任务要求: 在这段关于精氨酸生产菌株的节选中,敲除哪个基因减少了NADH的消耗?

阅读节选:
优选的,上述精氨酸生产菌株的应用,所述步骤②中采用的种子培养基为葡萄糖20-30g/L,酵母粉3-5g/L,蛋白胨1.2-1.5g/L,MgSO4.7H2O 0.5-1g/L,KH2PO42-3g/L,硫酸铵1-2g/L,FeSO4.7H2O 10-20mg/L,其余为水。
优选的,上述精氨酸生产菌株的应用,所述步骤③采用的发酵培养基为:MgSO4.7H2O 1.5-2g/L,酵母粉4-5g/L,蛋白胨2-3g/L,硫酸铵10-20g/L,K2HPO4.3H2O 3-6g/L,谷氨酸1-3g/L,FeSO4.7H2O 20-30mg/L,MnSO410-15mg/L,VB1、VB3、VB5各2-3mg/L,其余为水。
上述培养基均可采用标准方法制备获得。
有益效果:
上述精氨酸生产菌株,基因工程菌具有良好的精氨酸合成能力,性能稳定,产酸效率高,该菌株缺失了speA、adiA、astA、argR、argA、ndh、amn、gdhA、yahk、fecE基因,上调了pntAB基因,异源表达了来源于B.subtilis168的pyraA-carB E949*基因与来源于Corynebacterium glutamicumK051的lysE基因,所述生产菌携带了中拷贝质粒pMarg,所述质粒异源表达了来源于Corynebacterium glutamicumK051的argC、argJ、argB、argD、argF、argG、argH、gdh基因,所述菌株通过优化ATP与NADPH供给,将关键酶利用高稳定性的质粒系统表达,能够有效提高精氨酸合成效率,提高精氨酸生产水平,实现了精氨酸的高效生产,具有优秀的工业应用前景。具体来说:
(1)通过敲除fecE基因减少了ATP的浪费,通过敲除amn基因加强了ATP的生成,通过敲除ndh基因减少了NADH的消耗,进一步提高了NADH通过电子呼吸链生成ATP的量。该步骤大大提高了精氨酸合成所需关键能量物质ATP的含量。

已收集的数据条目
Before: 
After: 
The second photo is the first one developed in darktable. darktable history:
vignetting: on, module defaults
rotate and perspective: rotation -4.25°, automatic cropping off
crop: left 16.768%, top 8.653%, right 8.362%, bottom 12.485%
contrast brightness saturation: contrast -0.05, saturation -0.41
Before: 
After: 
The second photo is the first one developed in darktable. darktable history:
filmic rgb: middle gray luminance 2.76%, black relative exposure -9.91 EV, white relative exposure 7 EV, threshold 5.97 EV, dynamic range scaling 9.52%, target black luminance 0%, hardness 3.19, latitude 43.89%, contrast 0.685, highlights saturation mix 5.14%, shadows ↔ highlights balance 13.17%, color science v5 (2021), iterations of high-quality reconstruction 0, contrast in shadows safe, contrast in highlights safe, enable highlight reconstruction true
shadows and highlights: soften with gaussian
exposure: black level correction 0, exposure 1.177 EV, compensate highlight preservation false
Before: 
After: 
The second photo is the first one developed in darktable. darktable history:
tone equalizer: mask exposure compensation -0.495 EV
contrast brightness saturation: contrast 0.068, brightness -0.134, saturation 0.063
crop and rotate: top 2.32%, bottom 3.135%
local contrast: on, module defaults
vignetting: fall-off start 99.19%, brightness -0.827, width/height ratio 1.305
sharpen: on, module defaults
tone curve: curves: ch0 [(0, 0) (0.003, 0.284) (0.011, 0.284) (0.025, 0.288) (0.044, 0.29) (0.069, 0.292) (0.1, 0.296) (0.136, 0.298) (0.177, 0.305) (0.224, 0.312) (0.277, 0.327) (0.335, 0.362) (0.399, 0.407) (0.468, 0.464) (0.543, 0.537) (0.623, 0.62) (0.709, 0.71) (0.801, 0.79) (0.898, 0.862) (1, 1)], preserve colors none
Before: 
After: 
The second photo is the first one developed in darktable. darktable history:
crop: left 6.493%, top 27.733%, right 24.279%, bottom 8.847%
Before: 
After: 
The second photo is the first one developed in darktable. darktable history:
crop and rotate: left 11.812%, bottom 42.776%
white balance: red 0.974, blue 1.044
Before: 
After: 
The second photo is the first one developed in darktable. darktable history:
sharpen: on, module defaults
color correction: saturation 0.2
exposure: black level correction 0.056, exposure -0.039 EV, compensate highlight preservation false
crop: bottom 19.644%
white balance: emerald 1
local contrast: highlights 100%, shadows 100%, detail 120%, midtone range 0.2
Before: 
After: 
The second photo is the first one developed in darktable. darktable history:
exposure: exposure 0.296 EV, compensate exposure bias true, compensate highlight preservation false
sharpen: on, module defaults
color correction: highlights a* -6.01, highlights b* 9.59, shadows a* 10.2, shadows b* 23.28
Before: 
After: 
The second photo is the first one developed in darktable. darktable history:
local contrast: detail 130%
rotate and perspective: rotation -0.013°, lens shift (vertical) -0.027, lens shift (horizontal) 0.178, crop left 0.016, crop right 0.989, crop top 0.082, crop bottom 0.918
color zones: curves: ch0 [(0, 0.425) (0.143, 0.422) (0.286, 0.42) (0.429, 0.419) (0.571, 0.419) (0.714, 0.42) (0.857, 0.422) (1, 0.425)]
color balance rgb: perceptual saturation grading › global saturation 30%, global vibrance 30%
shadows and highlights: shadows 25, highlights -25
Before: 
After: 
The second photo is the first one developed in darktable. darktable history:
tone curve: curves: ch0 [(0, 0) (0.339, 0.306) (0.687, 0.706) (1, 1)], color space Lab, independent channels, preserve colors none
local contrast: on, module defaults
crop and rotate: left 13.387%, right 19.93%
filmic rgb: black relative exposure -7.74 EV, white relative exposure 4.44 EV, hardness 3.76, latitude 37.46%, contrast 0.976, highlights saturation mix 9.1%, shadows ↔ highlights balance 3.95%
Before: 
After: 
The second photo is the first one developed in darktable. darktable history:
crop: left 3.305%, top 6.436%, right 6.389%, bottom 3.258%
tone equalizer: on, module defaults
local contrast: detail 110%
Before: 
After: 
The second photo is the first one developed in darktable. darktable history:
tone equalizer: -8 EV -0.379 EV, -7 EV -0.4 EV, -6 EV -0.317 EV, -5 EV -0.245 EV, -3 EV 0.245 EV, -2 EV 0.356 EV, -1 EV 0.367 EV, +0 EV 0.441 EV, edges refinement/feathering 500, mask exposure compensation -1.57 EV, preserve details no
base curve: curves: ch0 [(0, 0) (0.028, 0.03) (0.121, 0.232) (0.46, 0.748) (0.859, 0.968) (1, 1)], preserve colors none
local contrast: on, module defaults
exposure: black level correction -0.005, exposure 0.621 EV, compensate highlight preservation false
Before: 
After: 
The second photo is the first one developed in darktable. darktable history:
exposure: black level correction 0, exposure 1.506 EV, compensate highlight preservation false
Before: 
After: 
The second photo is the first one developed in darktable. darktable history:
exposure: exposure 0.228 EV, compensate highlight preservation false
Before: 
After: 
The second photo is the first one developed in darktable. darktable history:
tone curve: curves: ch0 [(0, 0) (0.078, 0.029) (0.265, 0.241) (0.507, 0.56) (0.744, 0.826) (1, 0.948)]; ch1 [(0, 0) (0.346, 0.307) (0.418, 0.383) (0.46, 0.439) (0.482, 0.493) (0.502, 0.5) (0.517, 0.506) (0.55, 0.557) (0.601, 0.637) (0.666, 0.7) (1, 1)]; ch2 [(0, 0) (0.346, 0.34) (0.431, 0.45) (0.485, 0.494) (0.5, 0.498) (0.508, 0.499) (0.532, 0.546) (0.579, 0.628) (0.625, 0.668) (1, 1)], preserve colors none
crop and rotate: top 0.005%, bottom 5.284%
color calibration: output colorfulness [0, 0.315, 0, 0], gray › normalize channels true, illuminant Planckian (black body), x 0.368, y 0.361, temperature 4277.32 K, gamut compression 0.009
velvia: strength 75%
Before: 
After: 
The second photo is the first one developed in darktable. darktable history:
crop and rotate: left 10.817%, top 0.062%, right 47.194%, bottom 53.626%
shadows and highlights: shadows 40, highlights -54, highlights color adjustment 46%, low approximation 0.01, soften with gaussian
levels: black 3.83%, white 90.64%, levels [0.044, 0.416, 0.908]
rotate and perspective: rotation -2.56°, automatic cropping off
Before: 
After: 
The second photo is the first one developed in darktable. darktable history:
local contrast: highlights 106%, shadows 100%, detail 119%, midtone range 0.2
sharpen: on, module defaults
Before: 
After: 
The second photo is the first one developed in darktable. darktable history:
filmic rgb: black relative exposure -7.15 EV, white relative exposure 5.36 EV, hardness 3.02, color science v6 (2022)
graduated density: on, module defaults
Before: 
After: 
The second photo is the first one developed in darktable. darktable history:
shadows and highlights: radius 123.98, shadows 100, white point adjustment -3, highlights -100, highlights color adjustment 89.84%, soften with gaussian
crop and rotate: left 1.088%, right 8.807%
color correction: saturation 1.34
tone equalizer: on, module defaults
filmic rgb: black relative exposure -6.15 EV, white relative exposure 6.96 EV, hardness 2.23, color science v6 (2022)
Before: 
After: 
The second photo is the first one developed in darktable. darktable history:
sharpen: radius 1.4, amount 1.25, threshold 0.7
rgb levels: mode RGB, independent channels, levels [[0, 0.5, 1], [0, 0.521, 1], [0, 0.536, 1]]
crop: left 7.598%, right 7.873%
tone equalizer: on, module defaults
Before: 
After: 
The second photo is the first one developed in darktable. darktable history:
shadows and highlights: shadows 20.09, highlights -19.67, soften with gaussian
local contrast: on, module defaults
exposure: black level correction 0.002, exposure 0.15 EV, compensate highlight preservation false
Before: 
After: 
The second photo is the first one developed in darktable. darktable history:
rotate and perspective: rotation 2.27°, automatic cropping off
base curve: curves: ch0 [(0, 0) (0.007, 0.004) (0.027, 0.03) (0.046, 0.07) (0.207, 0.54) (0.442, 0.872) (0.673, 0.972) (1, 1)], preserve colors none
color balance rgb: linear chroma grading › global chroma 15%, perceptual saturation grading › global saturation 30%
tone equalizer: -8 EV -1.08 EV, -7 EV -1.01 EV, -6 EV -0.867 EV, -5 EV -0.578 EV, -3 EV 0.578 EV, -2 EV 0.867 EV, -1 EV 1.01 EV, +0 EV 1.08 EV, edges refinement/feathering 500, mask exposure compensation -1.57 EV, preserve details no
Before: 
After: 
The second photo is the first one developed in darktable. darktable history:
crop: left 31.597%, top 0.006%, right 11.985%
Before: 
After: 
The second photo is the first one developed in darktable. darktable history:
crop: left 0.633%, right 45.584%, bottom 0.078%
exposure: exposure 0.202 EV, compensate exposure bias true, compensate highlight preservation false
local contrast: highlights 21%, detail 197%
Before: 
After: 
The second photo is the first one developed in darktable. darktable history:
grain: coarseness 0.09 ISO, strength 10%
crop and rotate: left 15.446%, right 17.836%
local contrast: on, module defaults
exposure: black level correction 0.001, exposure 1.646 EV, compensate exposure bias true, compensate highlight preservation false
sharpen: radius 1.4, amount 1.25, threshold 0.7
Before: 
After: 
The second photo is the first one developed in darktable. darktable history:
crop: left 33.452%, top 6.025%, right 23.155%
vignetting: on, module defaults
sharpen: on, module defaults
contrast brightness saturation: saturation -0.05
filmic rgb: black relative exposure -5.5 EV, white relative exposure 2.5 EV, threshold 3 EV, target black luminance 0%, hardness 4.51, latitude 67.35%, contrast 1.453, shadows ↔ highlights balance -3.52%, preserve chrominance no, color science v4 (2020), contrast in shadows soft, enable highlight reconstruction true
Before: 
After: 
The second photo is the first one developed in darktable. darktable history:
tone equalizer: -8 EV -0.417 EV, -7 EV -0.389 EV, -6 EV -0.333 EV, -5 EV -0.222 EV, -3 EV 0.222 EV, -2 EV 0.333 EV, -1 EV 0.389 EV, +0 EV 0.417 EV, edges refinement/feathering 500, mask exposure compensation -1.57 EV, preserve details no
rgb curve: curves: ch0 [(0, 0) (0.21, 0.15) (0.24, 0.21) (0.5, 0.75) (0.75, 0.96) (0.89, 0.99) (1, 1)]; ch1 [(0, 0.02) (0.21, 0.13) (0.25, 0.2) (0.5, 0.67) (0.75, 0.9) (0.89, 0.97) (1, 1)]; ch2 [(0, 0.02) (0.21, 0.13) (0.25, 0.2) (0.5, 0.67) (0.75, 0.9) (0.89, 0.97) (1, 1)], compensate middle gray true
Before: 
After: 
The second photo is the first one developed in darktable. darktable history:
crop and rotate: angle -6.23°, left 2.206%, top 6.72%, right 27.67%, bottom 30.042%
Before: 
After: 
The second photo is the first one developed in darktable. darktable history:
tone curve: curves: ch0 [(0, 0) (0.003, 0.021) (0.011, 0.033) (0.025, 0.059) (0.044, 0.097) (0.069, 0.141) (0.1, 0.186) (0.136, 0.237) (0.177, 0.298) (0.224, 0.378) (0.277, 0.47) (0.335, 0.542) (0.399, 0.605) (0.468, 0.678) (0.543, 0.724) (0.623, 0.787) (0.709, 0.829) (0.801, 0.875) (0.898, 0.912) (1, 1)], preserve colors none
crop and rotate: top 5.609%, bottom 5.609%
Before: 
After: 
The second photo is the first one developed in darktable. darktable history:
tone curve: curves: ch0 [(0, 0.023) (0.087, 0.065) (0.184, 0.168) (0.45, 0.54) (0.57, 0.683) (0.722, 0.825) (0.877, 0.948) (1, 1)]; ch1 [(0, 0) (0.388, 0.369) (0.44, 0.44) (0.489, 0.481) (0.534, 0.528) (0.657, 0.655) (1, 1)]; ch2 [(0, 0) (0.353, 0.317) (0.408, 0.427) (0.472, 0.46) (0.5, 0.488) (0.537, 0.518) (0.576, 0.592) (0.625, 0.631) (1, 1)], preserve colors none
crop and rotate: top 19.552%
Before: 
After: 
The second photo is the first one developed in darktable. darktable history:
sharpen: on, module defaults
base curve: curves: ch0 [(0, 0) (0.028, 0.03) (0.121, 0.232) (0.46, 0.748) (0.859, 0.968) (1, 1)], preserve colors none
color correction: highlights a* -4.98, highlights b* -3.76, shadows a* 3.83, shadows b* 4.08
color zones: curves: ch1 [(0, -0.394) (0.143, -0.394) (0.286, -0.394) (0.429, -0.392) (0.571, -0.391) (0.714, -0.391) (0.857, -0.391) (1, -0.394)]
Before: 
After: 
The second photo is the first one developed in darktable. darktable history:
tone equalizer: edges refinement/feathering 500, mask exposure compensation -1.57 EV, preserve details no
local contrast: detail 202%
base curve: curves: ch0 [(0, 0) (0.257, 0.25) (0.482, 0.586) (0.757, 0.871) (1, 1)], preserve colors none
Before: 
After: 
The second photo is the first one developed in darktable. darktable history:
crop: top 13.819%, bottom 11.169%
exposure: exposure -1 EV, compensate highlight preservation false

本题答案: 敲除ndh基因减少了NADH的消耗。